Federal Circuit lists non-exclusive factors to consider when assessing exceptionality under §285

University of Utah v. Max Planck was decided on March 23, 2017 on appeal from the District of Massachusetts. There, the district court granted defendant Max Planck’s motions for summary judgment regarding the joint inventorship claims. The district court then denied Max Planck’s motion for attorney fees despite that plaintiff University of Utah had “little factual support” for its inventorship argument, and that its damages request was high. Max Planck appealed.

The Federal Circuit affirmed the denial of attorney fees.

Under Octane Fitness, “an exceptional case is simply one that stands out from others with respect to the substantive strength of a party’s litigating position (considering both the governing law and the facts of the case) or the unreasonable manner in which the case was litigated.” (parenthesis in original). All aspects of a district court’s attorney fee determination under § 285 is reviewed for abuse of discretion.

• Dataset extract:
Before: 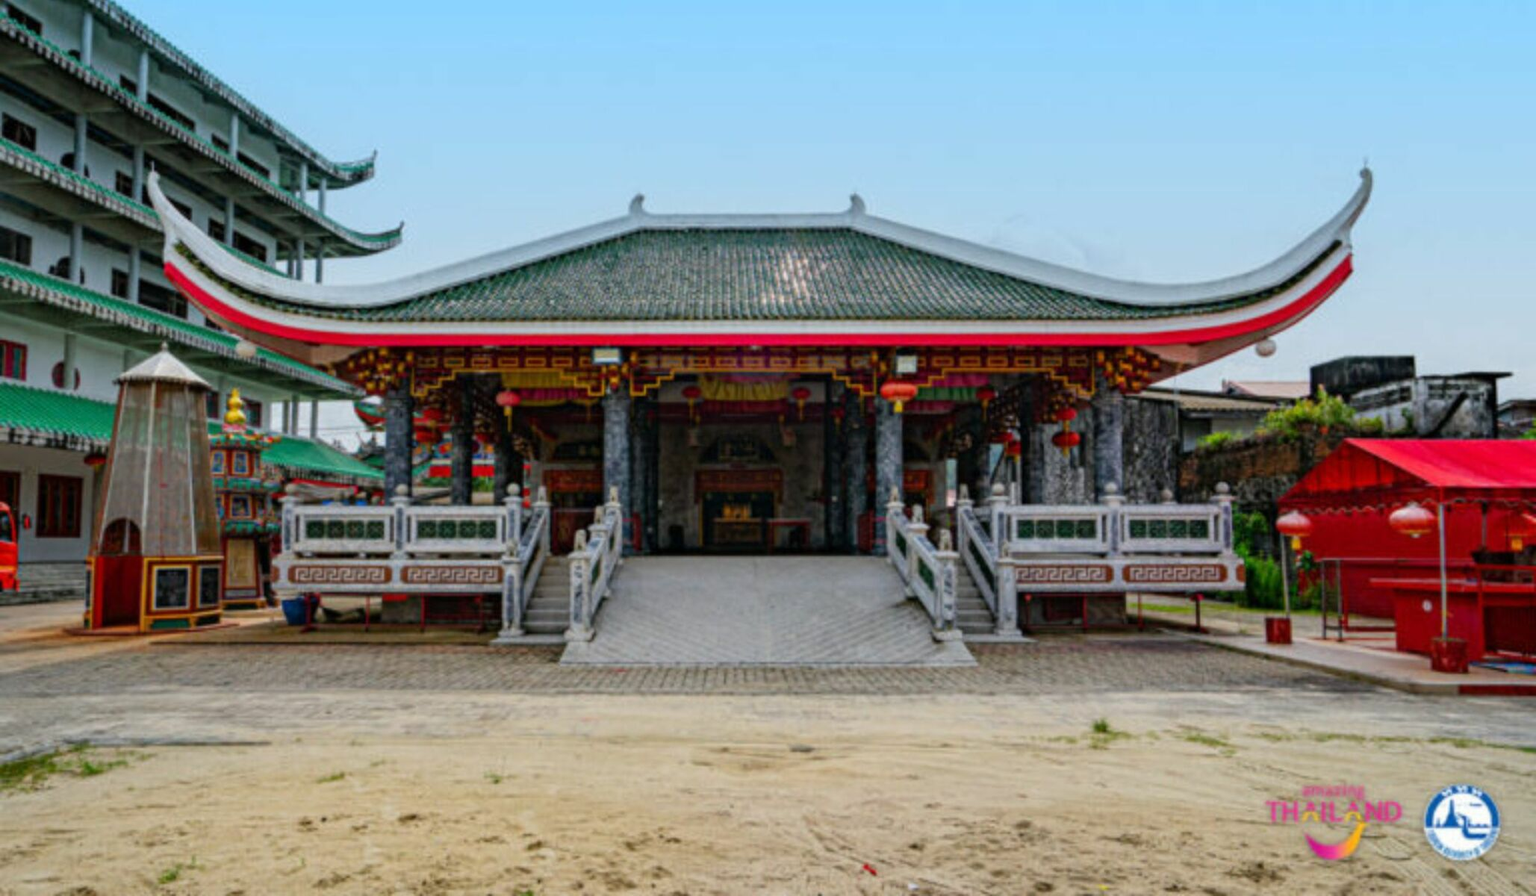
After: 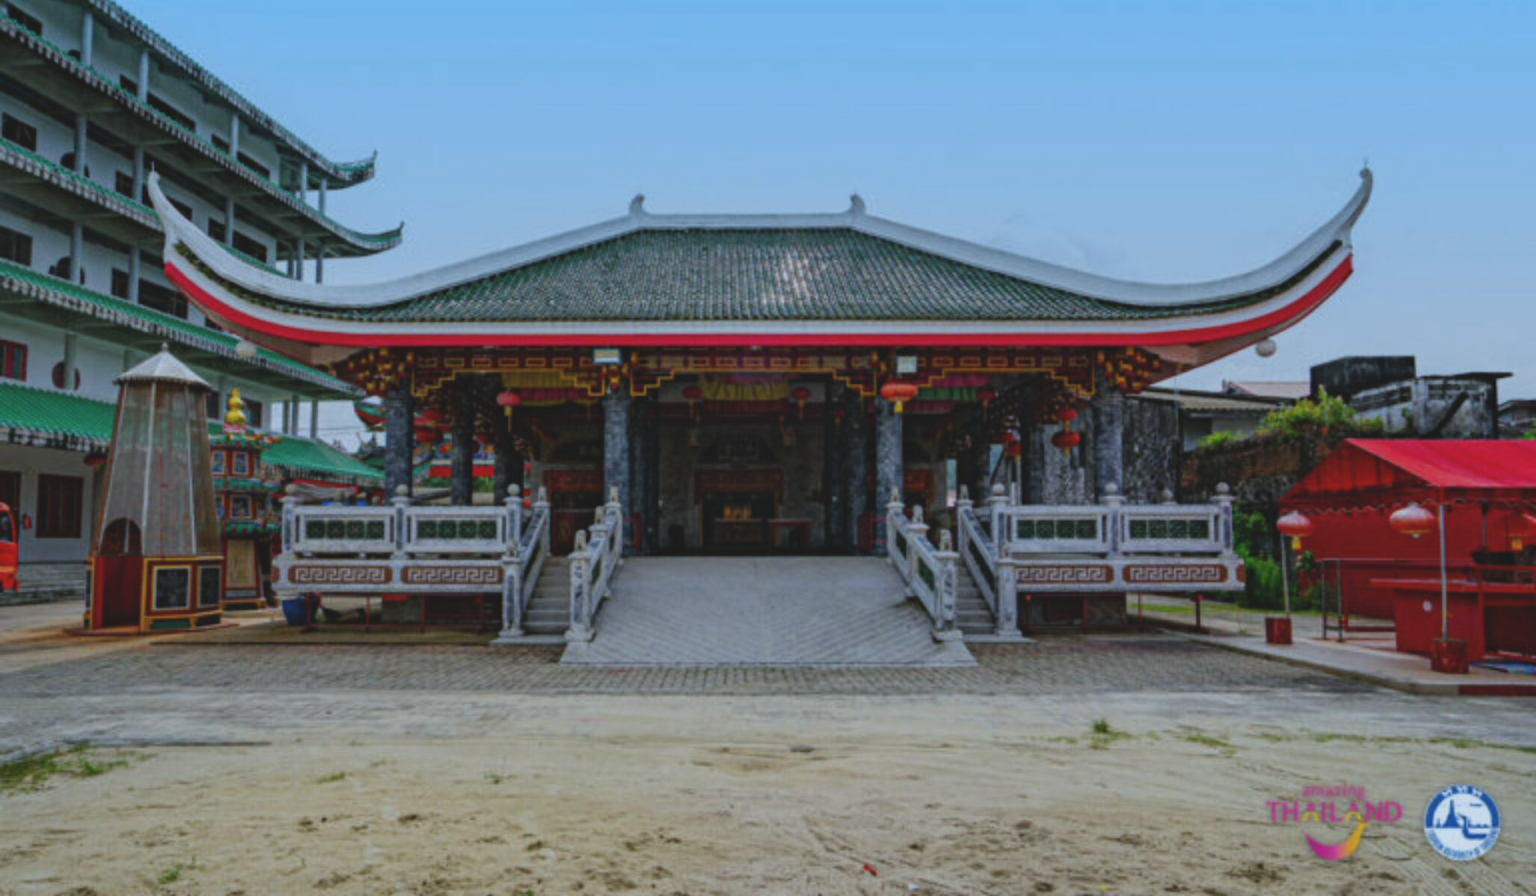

• Goal 1:
In the case summary on University of Utah v. Max Planck, on what date was the appeal decided?
• Goal 2:
From the case summary on University of Utah v. Max Planck, quote the stretch from "Federal Circuit lists" through "of attorney fees.".
• Goal 3:
Continue the case summary on University of Utah v. Max Planck from its last sentence.

• Answer 1:
March 23, 2017

• Answer 2:
Federal Circuit lists non-exclusive factors to consider when assessing exceptionality under §285

University of Utah v. Max Planck was decided on March 23, 2017 on appeal from the District of Massachusetts. There, the district court granted defendant Max Planck’s motions for summary judgment regarding the joint inventorship claims. The district court then denied Max Planck’s motion for attorney fees despite that plaintiff University of Utah had “little factual support” for its inventorship argument, and that its damages request was high. Max Planck appealed.

The Federal Circuit affirmed the denial of attorney fees.

• Answer 3:
District courts have discretion to make exceptional case determinations on a case-by-case basis, considering the totality of the circumstances. Some “non-exclusive factors” that may support a finding of exceptionality include: subjective bad faith, exceptionally meritless claims, frivolessness, motivation, objective unreasonableness of a case’s factual or legal components, and the need to advance considerations of compensation and deterrence. The district court here made no finding that any of these factors applied.

Additionally, the district court provided a “thorough explanation for why it did not find this case to be exceptional.” The University’s claim was based on a valid interpretation of Federal Circuit law; and the University withdrew its weak sole inventorship argument before summary judgment. Such findings were sufficient under Octane Fitness. Rather than providing any set formula to dictate the district court’s attorney fee inquiry, Octane Fitness “provides several suggestions that might guide a district court’s discretionary decision.” Here, the district court explained why [the University’s] position did not stand out from other patent cases, and Octane Fitness does not require anything more.”

 

Univ. of Utah v. Max-Planck-Gesellschaft Zur Foerderung der Wissenschaften e.V., 851 F.3d 1317 (Fed. Cir. 2017)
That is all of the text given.